Tornadoes Caused by Military?: Recent Events Fuel Conspiracy Theories
Conspiracy thinking: Nourished by the Internet and fueled by economic anxiety.
May 27, 2919— -- It's an astonishing claim: The tornado that ravaged Joplin, Mo., last Sunday, killing at least 125 people, was not a random act of nature but the result of an obscure military-backed research program in Alaska that shoots radio waves into the upper atmosphere.
Here's another one: The shooting rampage in Tucson last January that killed six people and wounded 13, including Rep. Gabrielle Giffords, was an elaborate government hoax that used actors to portray the victims.
And there is this: Osama bin Laden is still alive, and the raid in which daring Navy SEALs shot him dead on April 29 was fabricated to improve President Obama's chances of winning re-election.
These are three of the bogus new conspiracy theories flying across the Internet, advanced by believers who insist the evidence to support them could not be any clearer.
"Don't know about the rest of you, but I'm telling everyone I know and don't know (sales clerks, bank tellers, waiters, etc.) about the weather manipulation," a YouTube poster named "thegreenieye" wrote, responding to a video that claims last month's devastating tornado in Tuscaloosa, Ala., also was caused by the atmospheric research in Alaska.

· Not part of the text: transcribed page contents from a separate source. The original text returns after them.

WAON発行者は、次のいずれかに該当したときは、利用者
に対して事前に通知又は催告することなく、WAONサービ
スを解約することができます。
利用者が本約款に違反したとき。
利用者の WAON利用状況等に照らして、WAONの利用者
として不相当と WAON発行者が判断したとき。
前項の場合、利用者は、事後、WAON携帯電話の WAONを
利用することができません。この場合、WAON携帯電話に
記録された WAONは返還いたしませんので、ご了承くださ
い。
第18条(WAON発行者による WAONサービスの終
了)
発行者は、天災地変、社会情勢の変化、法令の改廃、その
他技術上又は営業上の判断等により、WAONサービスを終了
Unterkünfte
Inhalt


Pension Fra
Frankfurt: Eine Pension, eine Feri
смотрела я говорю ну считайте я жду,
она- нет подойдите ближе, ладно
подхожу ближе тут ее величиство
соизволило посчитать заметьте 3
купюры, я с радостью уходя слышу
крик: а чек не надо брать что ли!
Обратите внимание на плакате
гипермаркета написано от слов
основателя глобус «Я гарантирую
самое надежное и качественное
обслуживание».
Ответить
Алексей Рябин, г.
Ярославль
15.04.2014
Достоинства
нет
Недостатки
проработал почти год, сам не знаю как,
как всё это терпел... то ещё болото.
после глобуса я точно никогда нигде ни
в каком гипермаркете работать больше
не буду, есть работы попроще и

"99.5 [percent] of people are completely unaware of this," thegreenieye wrote. "Tell everyone you know (and don't know) about it. The masses need to be informed!"
Conspiracy theories are not new, but there has been an explosion of them recently.

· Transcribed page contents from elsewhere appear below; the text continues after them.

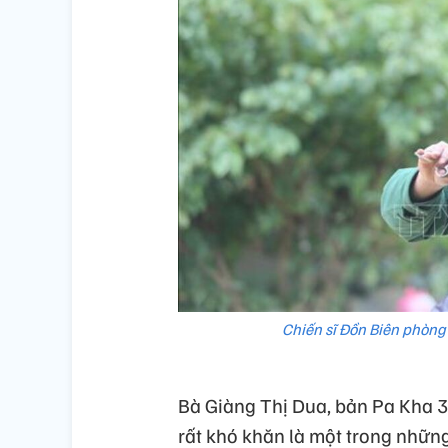
Chiến sĩ Đồn Biên phòng
Bà Giàng Thị Dua, bản Pa Kha 3
rất khó khăn là một trong nhữn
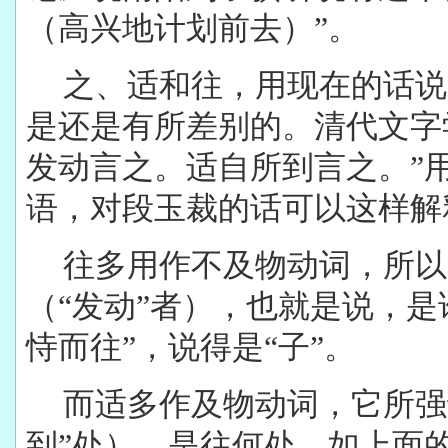
（高兴地计划前去）”。
之、适和往，用现在的话说
是还是有所差别的。清代文字
发动言之。适自所到言之。”
语，对段玉裁的话可以这样解
往多用作不及物动词，所以
（“发动”者），也就是说，是
恃而往”，说得是“子”。
而适多作及物动词，它所强
到”处），是往何处。如上面的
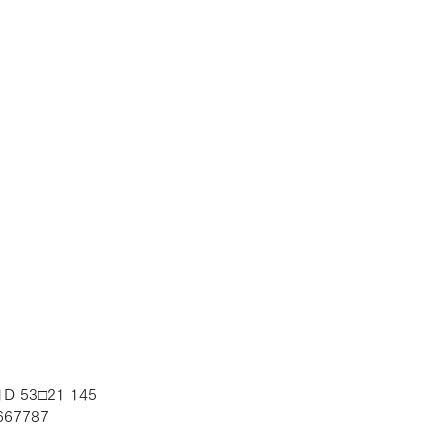
RLA
1D 53□21 145
667787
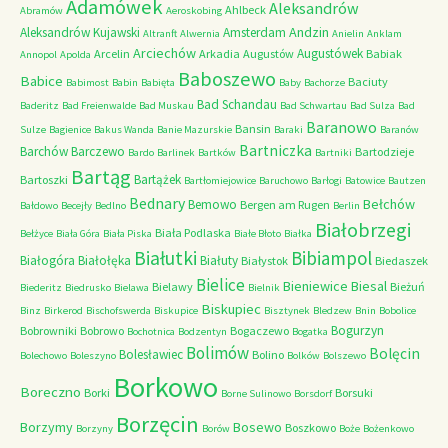
Adamówek
Aleksandrów
Ahlbeck
Abramów
Aeroskobing
Andzin
Aleksandrów Kujawski
Amsterdam
Altranft
Alwernia
Anielin
Anklam
Arciechów
Augustówek
Arcelin
Arkadia
Augustów
Babiak
Annopol
Apolda
Baboszewo
Babice
Baciuty
Babimost
Babin
Babięta
Baby
Bachorze
Bad Schandau
Baderitz
Bad Freienwalde
Bad Muskau
Bad Schwartau
Bad Sulza
Bad
Baranowo
Bansin
Sulze
Bagienice
Bakus Wanda
Banie Mazurskie
Baraki
Baranów
Bartniczka
Barchów
Barczewo
Bartodzieje
Bardo
Barlinek
Bartków
Bartniki
Bartąg
Bartążek
Bartoszki
Bartłomiejowice
Baruchowo
Barłogi
Batowice
Bautzen
Bednary
Bełchów
Bemowo
Bergen am Rugen
Bałdowo
Becejły
Bedlno
Berlin
Białobrzegi
Biała Podlaska
Bełżyce
Biała Góra
Biała Piska
Białe Błoto
Białka
Białutki
Bibiampol
Białogóra
Białołęka
Białuty
Białystok
Biedaszek
Bielice
Bieniewice
Biesal
Bielawy
Bieżuń
Biederitz
Biedrusko
Bielawa
Bielnik
Biskupiec
Binz
Birkerod
Bischofswerda
Biskupice
Bisztynek
Bledzew
Bnin
Bobolice
Bogurzyn
Bobrowniki
Bobrowo
Bogaczewo
Bochotnica
Bodzentyn
Bogatka
Bolimów
Bolęcin
Bolesławiec
Bolino
Bolechowo
Boleszyno
Bolków
Bolszewo
Borkowo
Boreczno
Borki
Borsuki
Borne Sulinowo
Borsdorf
Borzęcin
Borzymy
Bosewo
Boszkowo
Borzyny
Borów
Boże
Bożenkowo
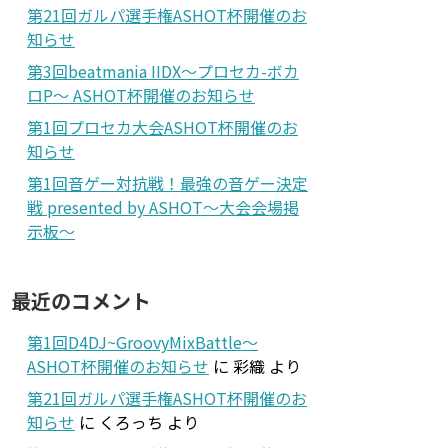
第21回ガルパ選手権ASHOT杯開催のお
知らせ
第3回beatmania IIDX～プロセカ-ボカ
ロP～ ASHOT杯開催のお知らせ
第1回プロセカ大会ASHOT杯開催のお
知らせ
第1回音ゲー対抗戦！最強の音ゲー決定
戦 presented by ASHOT～大会会場掲
示板～
最近のコメント
第1回D4DJ~GroovyMixBattle～
ASHOT杯開催のお知らせ
に
彩織
より
第21回ガルパ選手権ASHOT杯開催のお
知らせ
に
くろっち
より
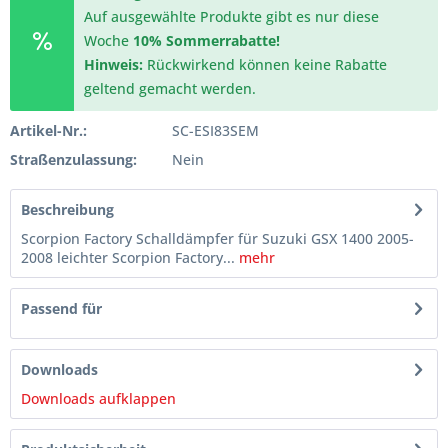
Auf ausgewählte Produkte gibt es nur diese
Woche
10% Sommerrabatte!
Hinweis:
Rückwirkend können keine Rabatte
geltend gemacht werden.
Artikel-Nr.:
SC-ESI83SEM
Straßenzulassung:
Nein
Beschreibung
Scorpion Factory Schalldämpfer für Suzuki GSX 1400 2005-
2008 leichter Scorpion Factory...
mehr
Passend für
Downloads
Downloads aufklappen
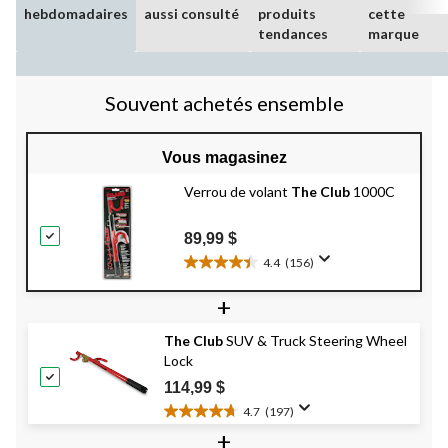
hebdomadaires
aussi consulté
produits
cette
tendances
marque
Souvent achetés ensemble
Vous magasinez
Verrou de volant
The Club
1000C
89,99 $
4.4
(156)
4.4
étoile(s)
+
sur
5.
The Club
SUV & Truck Steering Wheel
156
Lock
évaluations
114,99 $
4.7
(197)
4.7
+
étoile(s)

Jon Kay spent 2 ½ years interviewing conspiracy theorists, attending their conventions and surfing their websites to write the just-published "Among the Truthers: A Journey Through America's Growing Conspiracist Underground."
Kay initially intended to explore the so-called "truther" movement, which makes the slanderous claim the 9/11 attacks were engineered by the U.S. government, and approved by then-President George W. Bush and Vice President Dick Cheney, so the U.S. could invade Iraq and Afghanistan and curtail civil rights.

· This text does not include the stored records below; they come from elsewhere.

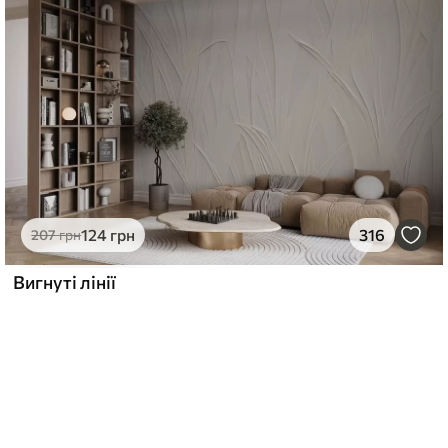
124
грн
316
207
грн
Вигнуті лінії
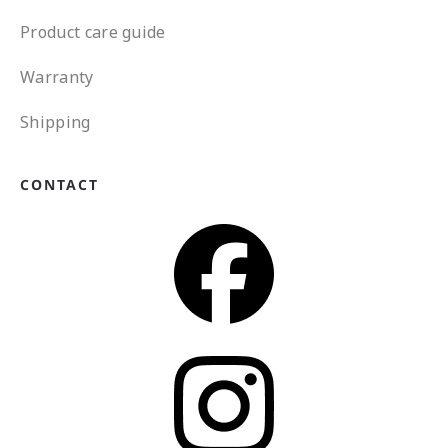
Product care guide
Warranty
Shipping
CONTACT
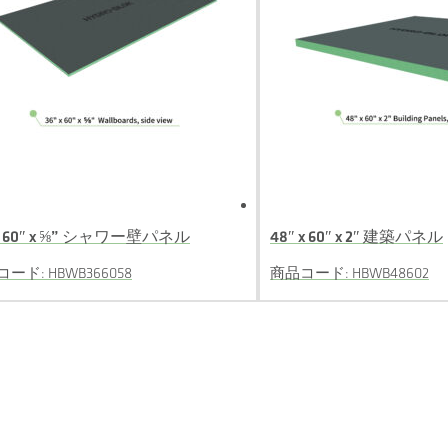
 x 60″ x ⅝” シャワー壁パネル
48″ x 60″ x 2″ 建築パネル
ード: HBWB366058
商品コード: HBWB48602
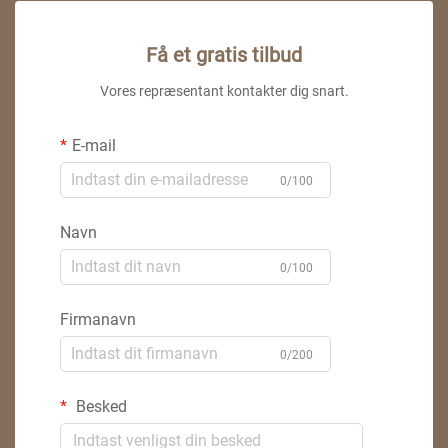
Få et gratis tilbud
Vores repræsentant kontakter dig snart.
E-mail
0/100
Navn
0/100
Firmanavn
0/200
Besked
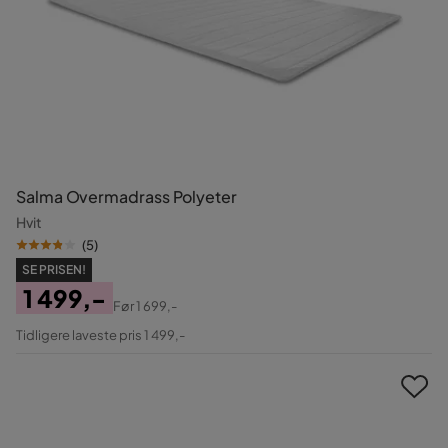
Salma Overmadrass Polyeter
Hvit
(
5
)
SE PRISEN!
1 499,-
Før
1 699,-
Pris
Original
Tidligere laveste pris 1 499,-
Pris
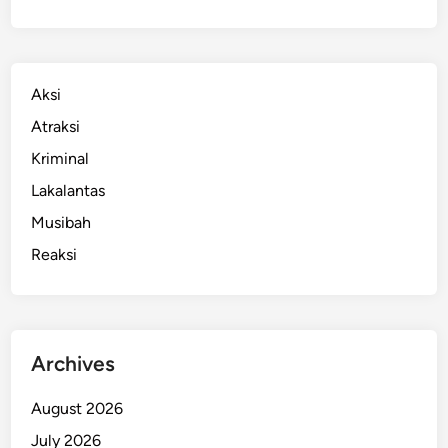
h
a
s
i
Aksi
s
Atraksi
w
i
Kriminal
A
Lakalantas
k
Musibah
h
i
Reaksi
r
n
y
a
Archives
D
i
August 2026
t
a
July 2026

But once Kay entered the conspiracy rabbit hole he discovered a world of extreme paranoia -- a multitude of conspiracy theories nourished by the Internet and fueled, in part, by anxiety caused by tough economic times.
"I was surprised by how prevalent they are," said Kay, the op-ed editor of the National Post newspaper in Canada. "What was shocking to me when I started interviewing people was that once someone bit on one conspiracy theory, they would enter this subculture and subscribe to 10 others."
That subculture now includes the head-spinning claim that the deadly rampage in the parking lot of a Tucson supermarket on Jan. 8 was not a shooting but an event staged by the government.
The New York Times, which first reported the Tucson conspiracy theory, said believers have confronted at least one victim and asked for evidence he had been shot.
A Texas-based website making the allegation said it has been investigating to determine if the media lied about the rampage to push an "anti-gun" agenda.
"What I found shock [sic] me to the core of my being," the site's operator said in a posting.
There are several conspiracy claims blaming atmospheric research in Alaska for a series of national disasters, including the tornadoes in Joplin and in Tuscaloosa, the catastrophic earthquake in Japan and last year's earthquake in Haiti.